Similarly, you can think of a similar script for doing copies.
I talked with Brandon about SAM4Users and this tool can do exactly what we want: moving a dataset that already registered to SAM from one location to another and updating related SAM metadata.
Project-py has a "await_approval" status between two sequential stages if the user like to examine data before the next stage starts. So a user can use SAM4Users to move data around while in this status, then the user can "approve" to go to the next stage. We added this function as you requested. Please let us know if this is the desired process or not.
#6 Updated by Pengfei Ding 8 months ago
Actually, SAM4Users cannot do exactly what most people want to do here.

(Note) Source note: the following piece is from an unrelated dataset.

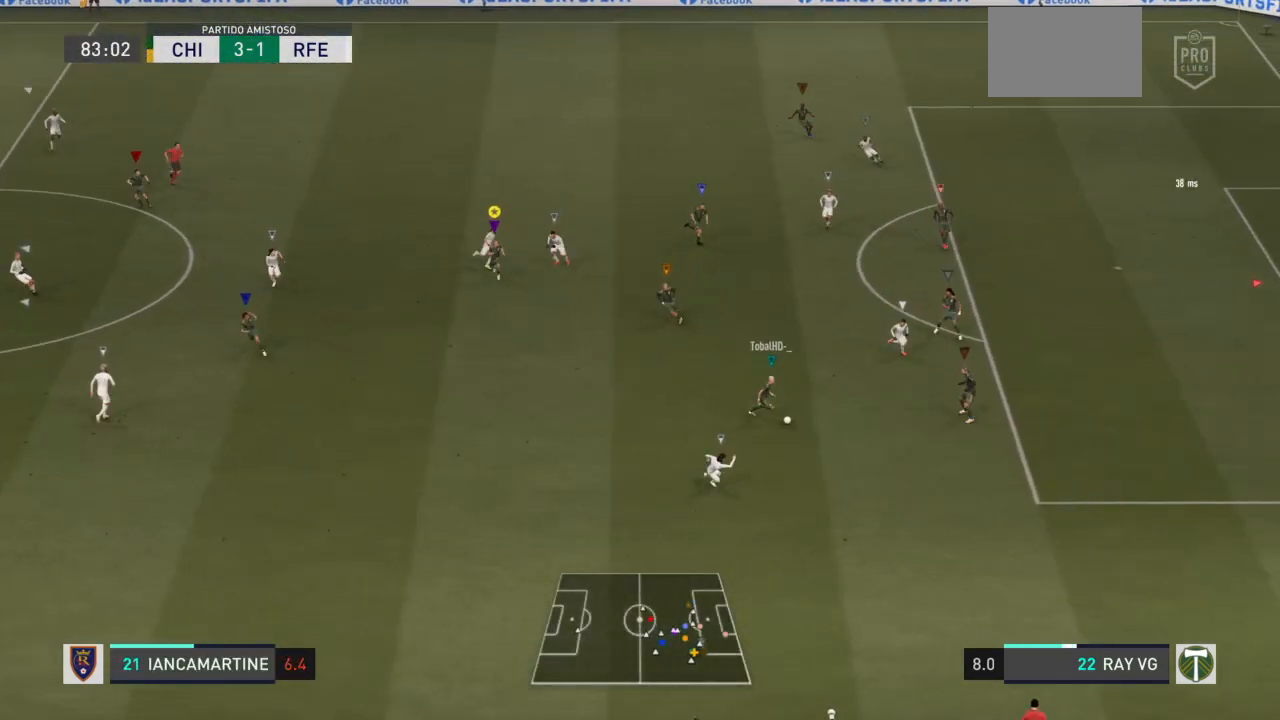
{"buttons": [], "left_stick": "down", "right_stick": "center", "events": []}
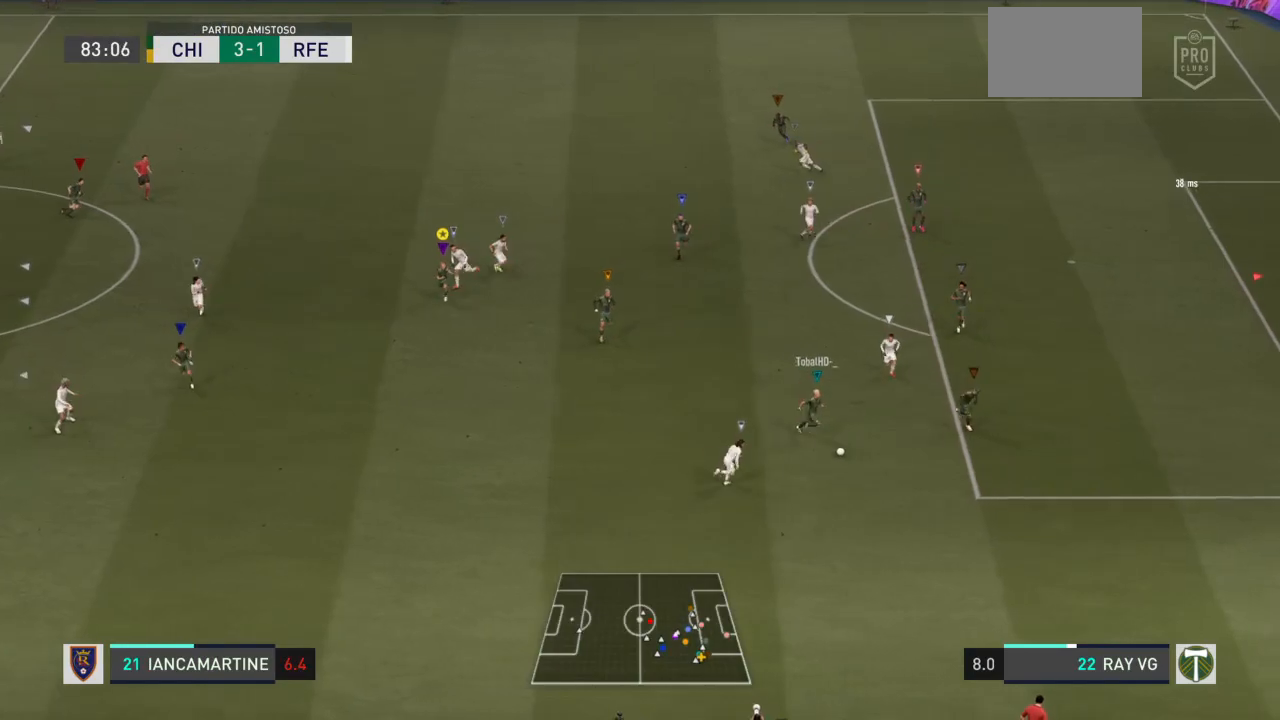
{"buttons": [], "left_stick": "down-right", "right_stick": "center", "events": [[400, "left_stick", "down-right"]]}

The feature of SAM4Users you proposed to use takes arguments of SAM dataset name.
However most of the time, users are dealing with project.py's output directory in scratch interactively (via NFS mount of dCache). They very often move the whole output directory in scratch to the persistent area. The output directory contains not only files declared to SAM, but also log files. It makes sense the users want to preserve the whole output directory structure and all the log files.
SAM4Users tool only deals with a defined SAM dataset and only deals with files declared to SAM already. The usage case above, needs a tool similar to "mv", but it does the following:
1. move all files from source to destination
2. if files have been declared to SAM, update its SAM location.